Gasto rígido pressiona contas
Estudos de Samuel Pessoa (FGV Ibre), Mansueto Almeida e Fábio Serrano (BTG Pactual) apontam que o envelhecimento da população eleva despesas previdenciárias e assistenciais. Brasileiros com mais de 60 anos representavam 5,1% da população em 1970, 15,6% em 2022 e devem chegar a 37,8% em 2070, segundo o IBGE.
Grande parte desses benefícios está indexada ao salário mínimo. Desde 2023, a remuneração básica voltou a ter reajuste acima da inflação quando há crescimento econômico, ampliando automaticamente o valor das aposentadorias e pensões.
Estratégias para escapar do teto
Para cumprir formalmente as metas do novo arcabouço fiscal, o governo lançou mão de duas frentes principais:
- Emenda Constitucional 136: retirou parte dos precatórios do cálculo do resultado primário.
- Programa de Aceleração do Crescimento (PAC): investimentos foram excluídos do limite de gastos, usando estatais como executoras.

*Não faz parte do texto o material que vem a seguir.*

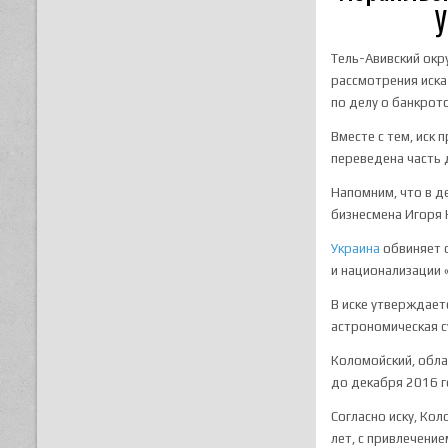
У
Тель-Авивский окр
рассмотрения иска
по делу о банкрот
Вместе с тем, иск 
переведена часть 
Напомним, что в д
бизнесмена Игоря 
Украина
обвиняет о
и национализации 
В иске утверждает
астрономическая 
Коломойский, обла
до декабря 2016 г
Согласно иску, Ко
лет, с привлечени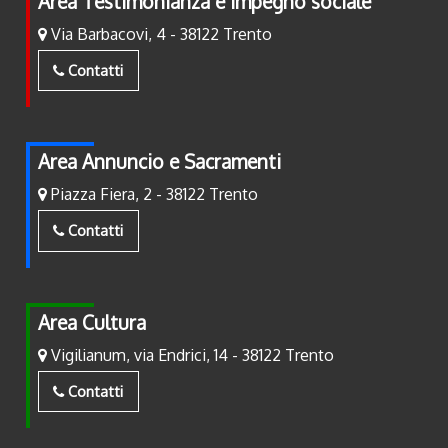
Area Testimonianza e Impegno sociale
Via Barbacovi, 4 - 38122 Trento
Contatti
Area Annuncio e Sacramenti
Piazza Fiera, 2 - 38122 Trento
Contatti
Area Cultura
Vigilianum, via Endrici, 14 - 38122 Trento
Contatti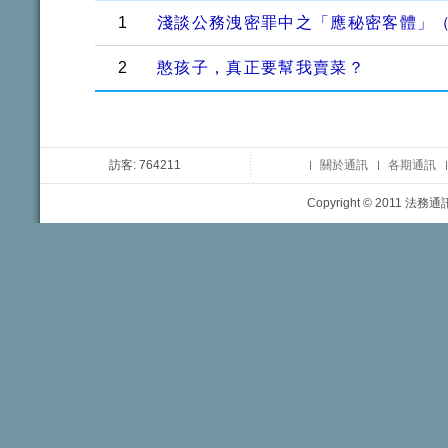
1
淺談公務洩密罪中之「應秘密客體」
2
憨孩子，真正要幫我賣菜？
訪客: 764211
關於通訊
各期通訊
Copyright © 2011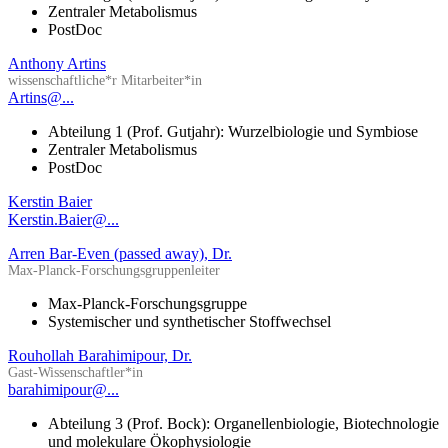
Zentraler Metabolismus
PostDoc
Anthony Artins
wissenschaftliche*r Mitarbeiter*in
Artins@...
Abteilung 1 (Prof. Gutjahr): Wurzelbiologie und Symbiose
Zentraler Metabolismus
PostDoc
Kerstin Baier
Kerstin.Baier@...
Arren Bar-Even (passed away), Dr.
Max-Planck-Forschungsgruppenleiter
Max-Planck-Forschungsgruppe
Systemischer und synthetischer Stoffwechsel
Rouhollah Barahimipour, Dr.
Gast-Wissenschaftler*in
barahimipour@...
Abteilung 3 (Prof. Bock): Organellenbiologie, Biotechnologie
und molekulare Ökophysiologie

O Congresso também autorizou excluir até R$ 5 bilhões anuais em despesas de Defesa e, em 2026, mais R$ 10 bilhões para estatais — medida vista como socorro aos Correios. Somando todas as exceções desde o início do mandato, o total já supera R$ 330 bilhões.
Dois anos de fôlego
Luiz Guilherme Schymura, do FGV Ibre, avalia que as manobras empurraram o risco de shutdown de 2027 para 2029. O alívio, porém, vem acompanhado de juros nominais em 15% ao ano, patamar mais alto em 19 anos, o que encarece o serviço da dívida.
Superávit raro
Desde 2014, o déficit primário tornou-se regra. Entre novembro de 2021 e maio de 2023 houve superávit, puxado por receitas extraordinárias. No terceiro mandato de Lula, apenas 7 dos 33 meses até setembro de 2024 fecharam no azul, indica o Banco Central.
Quando a máquina para
Com mais de 90% do orçamento comprometido, sobra menos de 10% para despesas discricionárias — responsáveis por manter escolas, hospitais e órgãos administrativos funcionando. Caso esses recursos se esgotem, serviços podem ser suspensos, configurando o chamado shutdown.
Aposta no crescimento
A alternativa do governo é confiar que a atividade econômica avance o bastante para elevar a arrecadação e evitar cortes em benefícios vinculados. Para pesquisadores como Thiago Sbardelotto (XP Investimentos), essa estratégia é arriscada, pois ignora a dinâmica ascendente dos gastos obrigatórios.
A tensão entre rigidez de despesas, déficit contínuo e juros elevados mantém o risco fiscal no centro do debate e lança dúvidas sobre a sustentabilidade do atual arcabouço.